Opinion
09-20-2017
Jay S. Markowitz, P.C., Williston Park, NY, for appellant-respondent. Schloss & Schloss, PLLC, Airmont, NY (Jonathan B. Schloss of counsel), for respondent-appellant.
Jay S. Markowitz, P.C., Williston Park, NY, for appellant-respondent.
Schloss & Schloss, PLLC, Airmont, NY (Jonathan B. Schloss of counsel), for respondent-appellant.
CHERYL E. CHAMBERS, J.P., JEFFREY A. COHEN, BETSY BARROS, and VALERIE BRATHWAITE NELSON, JJ.
In an action, inter alia, for specific performance of a contract to purchase real property, the plaintiff appeals, as limited by its brief, from so much of an order of the Supreme Court, Kings County (Toussaint, J.), dated May 16, 2016, as granted those branches of the defendant's motion which were pursuant to CPLR 3211(a)(1) to dismiss the complaint and to cancel the notice of pendency, and the defendant cross-appeals from so much of the same order as denied those branches of its motion which were to direct the plaintiff to pay costs and expenses pursuant to CPLR 6514(c) and to impose sanctions on the plaintiff pursuant to 22 NYCRR 130–1.1.

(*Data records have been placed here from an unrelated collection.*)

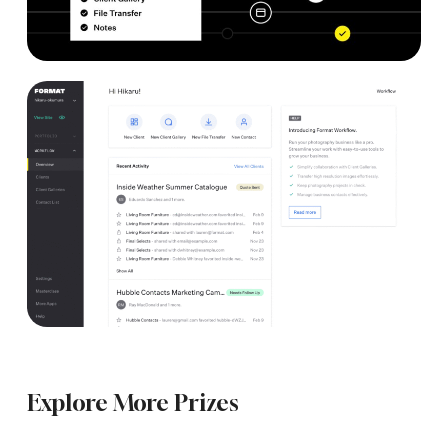
Explore More Prizes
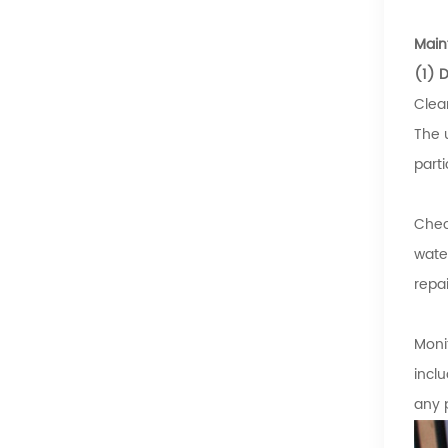
Main
(1) 
Clea
The 
part
Chec
wate
repa
Moni
incl
any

ORDERED that the order is affirmed insofar as appealed and cross-appealed from, without costs or disbursements.
The plaintiff signed a contract to purchase a parcel of real property from the defendant. The plaintiff alleged that the defendant breached the contract and sought specific performance or, in the alternative, damages. The plaintiff also filed a notice of pendency with respect to the property. The defendant moved to dismiss the complaint pursuant to, inter alia, CPLR 3211(a)(1), on the ground that the contract contained a provision limiting the purchaser's remedy, in the event of the seller's default, to return of the down payment. The defendant also sought to cancel the notice of pendency, to direct the plaintiff to pay costs and expenses under CPLR 6514(c), and to impose sanctions pursuant to 22 NYCRR 130–1.1. The Supreme Court granted those branches of the defendant's motion which were pursuant to CPLR 3211(a)(1) to dismiss the complaint and to cancel the notice of pendency, but it denied those branches of the defendant's motion which were to direct the payment of costs and expenses and to impose sanctions.
To prevail on a motion to dismiss a complaint pursuant to CPLR 3211(a)(1), a defendant must demonstrate that the proffered documentary evidence " ‘utterly refutes plaintiff's factual allegations, conclusively establishing a defense as a matter of law’ " (Old Republic Nat. Tit. Ins. Co. v. Junc. Abstract, Inc., 150 A.D.3d 757, 55 N.Y.S.3d 256, quoting Goshen v. Mutual Life Ins. Co. of N.Y., 98 N.Y.2d 314, 326, 746 N.Y.S.2d 858, 774 N.E.2d 1190 ). An unambiguous contract provision may qualify as documentary evidence under CPLR 3211(a)(1) (see Wilson v. Poughkeepsie City Sch. Dist., 147 A.D.3d 1112, 1113, 48 N.Y.S.3d 244 ; Madison Equities, LLC v. Serbian Orthodox Cathedral of St. Sava, 144 A.D.3d 431, 431, 39 N.Y.S.3d 779 ). Here, the Supreme Court properly determined that the defendant had conclusively established as a matter of law that the disputed provision in the contract clearly and unambiguously limited the purchaser's remedy in the event of the defendant's breach of the contract to the return of the down payment, and thus precluded specific performance or an award of damages. Accordingly, the court properly granted that branch of the defendant's motion which was to dismiss the complaint pursuant to CPLR 3211(a)(1), and thereupon, properly directed cancellation of the notice of pendency (see Saul v. Vidokle, 151 A.D.3d 780, 56 N.Y.S.3d 230 ; Gallagher Removal Serv. v. Duchnowski, 179 A.D.2d 622, 623, 578 N.Y.S.2d 584 ).
Under the circumstances of this case, the Supreme Court did not improvidently exercise its discretion in declining to direct that the plaintiff pay costs and expenses pursuant to CPLR 6514(c) or to impose sanctions on the plaintiff pursuant to 22 NYCRR 130–1.1 (see Bank of Am., N.A. v. Angel, 144 A.D.3d 612, 612, 41 N.Y.S.3d 425 ; DeCaro v. East of E., LLC, 95 A.D.3d 1163, 1164, 945 N.Y.S.2d 159 ; Shkolnik v. Krutoy, 65 A.D.3d 1214, 1216, 886 N.Y.S.2d 705 ; Kaufman v. Torkan, 51 A.D.3d 977, 980, 859 N.Y.S.2d 253 ).